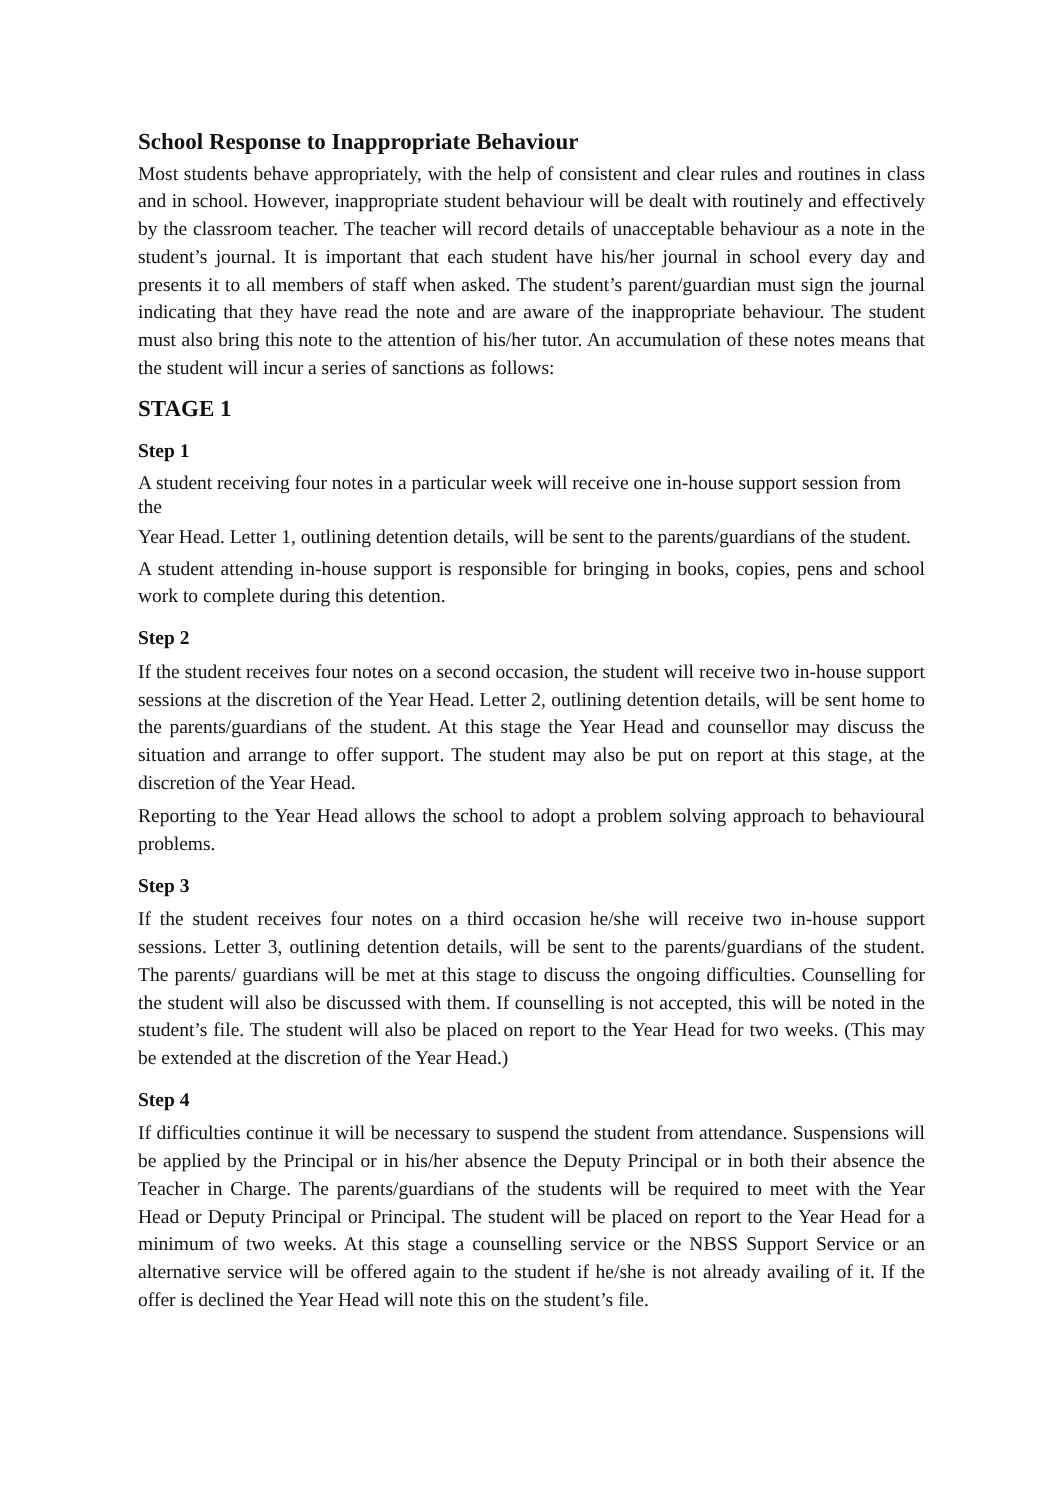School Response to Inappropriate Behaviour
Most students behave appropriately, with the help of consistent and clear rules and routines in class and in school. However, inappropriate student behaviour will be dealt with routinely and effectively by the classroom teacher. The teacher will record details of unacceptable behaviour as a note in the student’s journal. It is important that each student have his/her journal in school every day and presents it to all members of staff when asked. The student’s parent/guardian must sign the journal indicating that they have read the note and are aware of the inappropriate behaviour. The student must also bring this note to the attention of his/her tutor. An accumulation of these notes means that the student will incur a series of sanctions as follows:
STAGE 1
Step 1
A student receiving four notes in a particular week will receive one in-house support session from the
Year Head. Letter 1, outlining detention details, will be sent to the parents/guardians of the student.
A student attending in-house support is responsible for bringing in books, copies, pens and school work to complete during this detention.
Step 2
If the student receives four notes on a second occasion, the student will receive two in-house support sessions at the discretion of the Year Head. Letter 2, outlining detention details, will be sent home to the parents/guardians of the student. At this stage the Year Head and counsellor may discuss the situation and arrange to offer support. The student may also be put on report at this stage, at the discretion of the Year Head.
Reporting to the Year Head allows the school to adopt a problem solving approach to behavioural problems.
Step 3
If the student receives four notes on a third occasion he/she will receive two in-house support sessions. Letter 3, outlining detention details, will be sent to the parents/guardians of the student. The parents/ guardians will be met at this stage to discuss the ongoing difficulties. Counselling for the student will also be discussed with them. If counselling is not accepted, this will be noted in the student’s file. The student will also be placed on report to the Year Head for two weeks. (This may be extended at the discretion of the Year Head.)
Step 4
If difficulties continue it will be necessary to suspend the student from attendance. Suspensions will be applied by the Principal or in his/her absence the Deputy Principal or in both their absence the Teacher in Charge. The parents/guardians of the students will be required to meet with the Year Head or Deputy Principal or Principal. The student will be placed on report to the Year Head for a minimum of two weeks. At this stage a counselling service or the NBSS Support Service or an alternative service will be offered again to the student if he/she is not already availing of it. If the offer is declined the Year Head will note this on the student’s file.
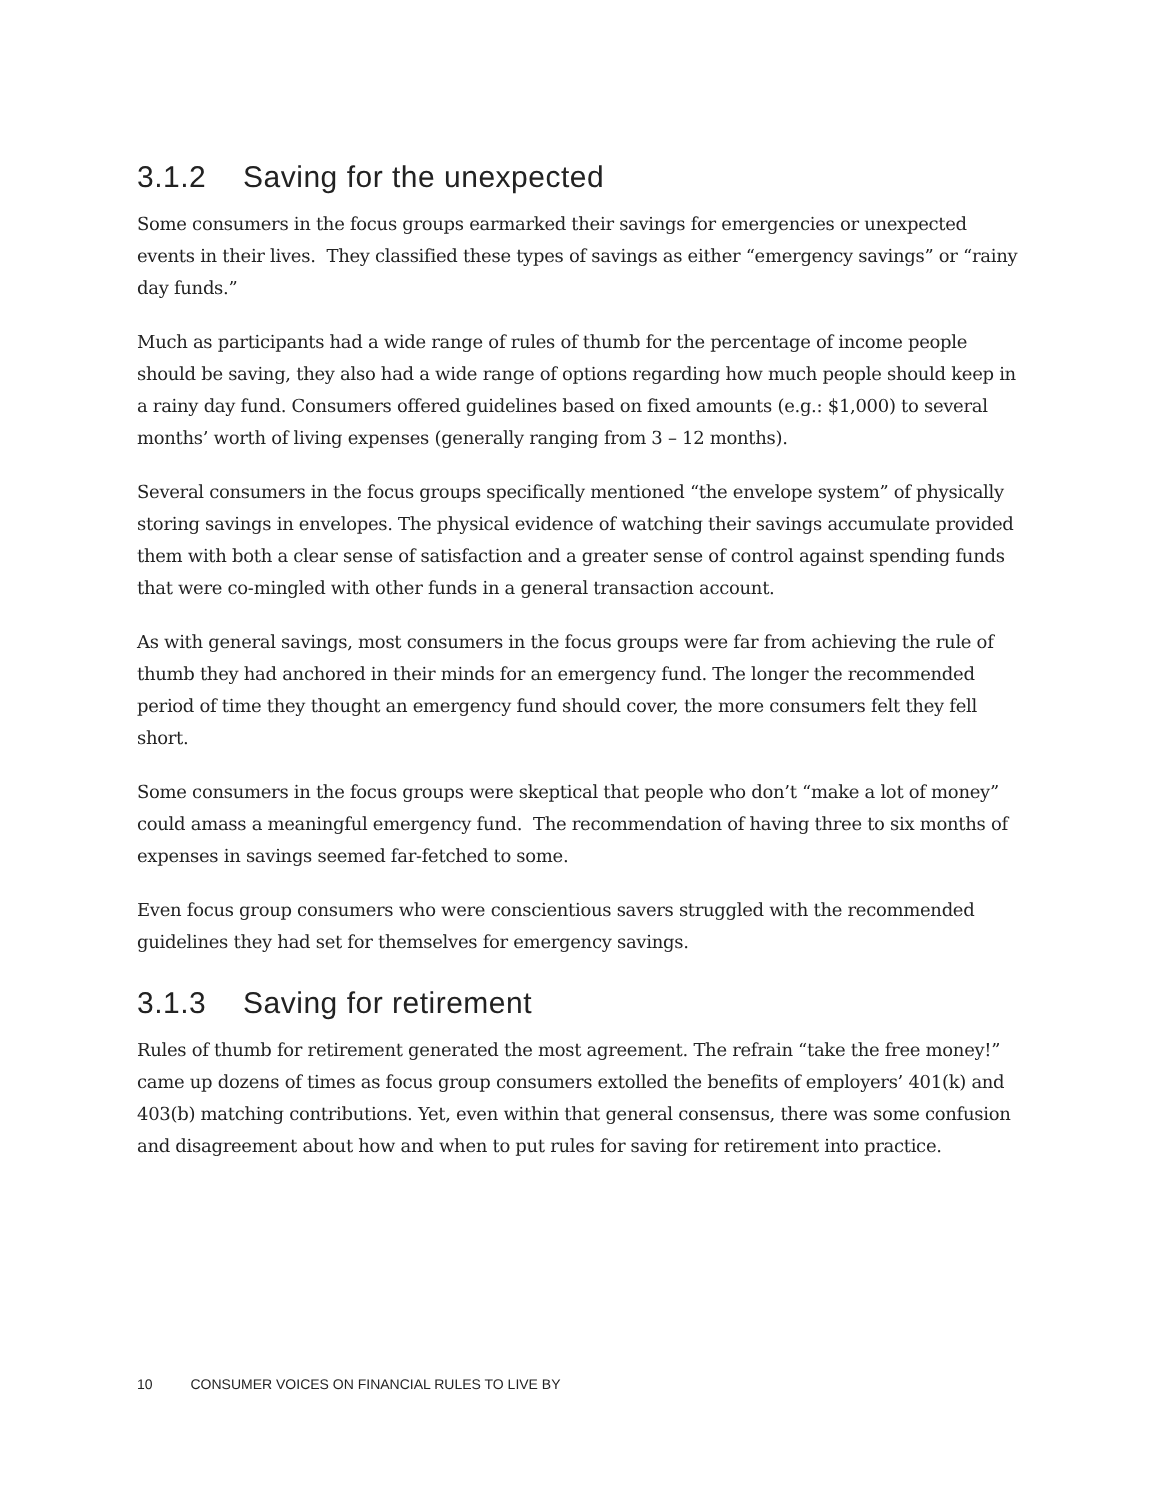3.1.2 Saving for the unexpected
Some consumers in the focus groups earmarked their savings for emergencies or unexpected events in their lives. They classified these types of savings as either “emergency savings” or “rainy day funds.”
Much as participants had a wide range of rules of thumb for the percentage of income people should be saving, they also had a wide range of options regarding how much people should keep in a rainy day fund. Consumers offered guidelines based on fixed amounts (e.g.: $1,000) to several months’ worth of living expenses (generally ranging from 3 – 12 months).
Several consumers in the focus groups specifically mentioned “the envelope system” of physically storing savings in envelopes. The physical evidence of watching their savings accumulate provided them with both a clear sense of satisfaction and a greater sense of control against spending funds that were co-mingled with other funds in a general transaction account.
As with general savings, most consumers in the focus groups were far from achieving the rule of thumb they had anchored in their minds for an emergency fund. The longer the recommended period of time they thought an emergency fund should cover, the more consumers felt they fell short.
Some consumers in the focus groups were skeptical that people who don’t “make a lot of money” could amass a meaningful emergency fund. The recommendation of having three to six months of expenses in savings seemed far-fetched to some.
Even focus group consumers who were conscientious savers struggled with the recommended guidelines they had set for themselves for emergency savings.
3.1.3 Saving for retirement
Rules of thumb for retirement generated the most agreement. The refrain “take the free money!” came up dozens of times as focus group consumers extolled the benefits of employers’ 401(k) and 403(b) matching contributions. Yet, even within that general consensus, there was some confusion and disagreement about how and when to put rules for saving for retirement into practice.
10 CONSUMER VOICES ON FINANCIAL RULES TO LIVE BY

################

### [Instructions to follow]
What's needed is a word-for-word retyping of the listing, minus its pictures.

### [Task solution]
School Response to Inappropriate Behaviour
Most students behave appropriately, with the help of consistent and clear rules and routines in class and in school. However, inappropriate student behaviour will be dealt with routinely and effectively by the classroom teacher. The teacher will record details of unacceptable behaviour as a note in the student’s journal. It is important that each student have his/her journal in school every day and presents it to all members of staff when asked. The student’s parent/guardian must sign the journal indicating that they have read the note and are aware of the inappropriate behaviour. The student must also bring this note to the attention of his/her tutor. An accumulation of these notes means that the student will incur a series of sanctions as follows:
STAGE 1
Step 1
A student receiving four notes in a particular week will receive one in-house support session from the
Year Head. Letter 1, outlining detention details, will be sent to the parents/guardians of the student.
A student attending in-house support is responsible for bringing in books, copies, pens and school work to complete during this detention.
Step 2
If the student receives four notes on a second occasion, the student will receive two in-house support sessions at the discretion of the Year Head. Letter 2, outlining detention details, will be sent home to the parents/guardians of the student. At this stage the Year Head and counsellor may discuss the situation and arrange to offer support. The student may also be put on report at this stage, at the discretion of the Year Head.
Reporting to the Year Head allows the school to adopt a problem solving approach to behavioural problems.
Step 3
If the student receives four notes on a third occasion he/she will receive two in-house support sessions. Letter 3, outlining detention details, will be sent to the parents/guardians of the student. The parents/ guardians will be met at this stage to discuss the ongoing difficulties. Counselling for the student will also be discussed with them. If counselling is not accepted, this will be noted in the student’s file. The student will also be placed on report to the Year Head for two weeks. (This may be extended at the discretion of the Year Head.)
Step 4
If difficulties continue it will be necessary to suspend the student from attendance. Suspensions will be applied by the Principal or in his/her absence the Deputy Principal or in both their absence the Teacher in Charge. The parents/guardians of the students will be required to meet with the Year Head or Deputy Principal or Principal. The student will be placed on report to the Year Head for a minimum of two weeks. At this stage a counselling service or the NBSS Support Service or an alternative service will be offered again to the student if he/she is not already availing of it. If the offer is declined the Year Head will note this on the student’s file.
3.1.2 Saving for the unexpected
Some consumers in the focus groups earmarked their savings for emergencies or unexpected events in their lives. They classified these types of savings as either “emergency savings” or “rainy day funds.”
Much as participants had a wide range of rules of thumb for the percentage of income people should be saving, they also had a wide range of options regarding how much people should keep in a rainy day fund. Consumers offered guidelines based on fixed amounts (e.g.: $1,000) to several months’ worth of living expenses (generally ranging from 3 – 12 months).
Several consumers in the focus groups specifically mentioned “the envelope system” of physically storing savings in envelopes. The physical evidence of watching their savings accumulate provided them with both a clear sense of satisfaction and a greater sense of control against spending funds that were co-mingled with other funds in a general transaction account.
As with general savings, most consumers in the focus groups were far from achieving the rule of thumb they had anchored in their minds for an emergency fund. The longer the recommended period of time they thought an emergency fund should cover, the more consumers felt they fell short.
Some consumers in the focus groups were skeptical that people who don’t “make a lot of money” could amass a meaningful emergency fund. The recommendation of having three to six months of expenses in savings seemed far-fetched to some.
Even focus group consumers who were conscientious savers struggled with the recommended guidelines they had set for themselves for emergency savings.
3.1.3 Saving for retirement
Rules of thumb for retirement generated the most agreement. The refrain “take the free money!” came up dozens of times as focus group consumers extolled the benefits of employers’ 401(k) and 403(b) matching contributions. Yet, even within that general consensus, there was some confusion and disagreement about how and when to put rules for saving for retirement into practice.
10 CONSUMER VOICES ON FINANCIAL RULES TO LIVE BY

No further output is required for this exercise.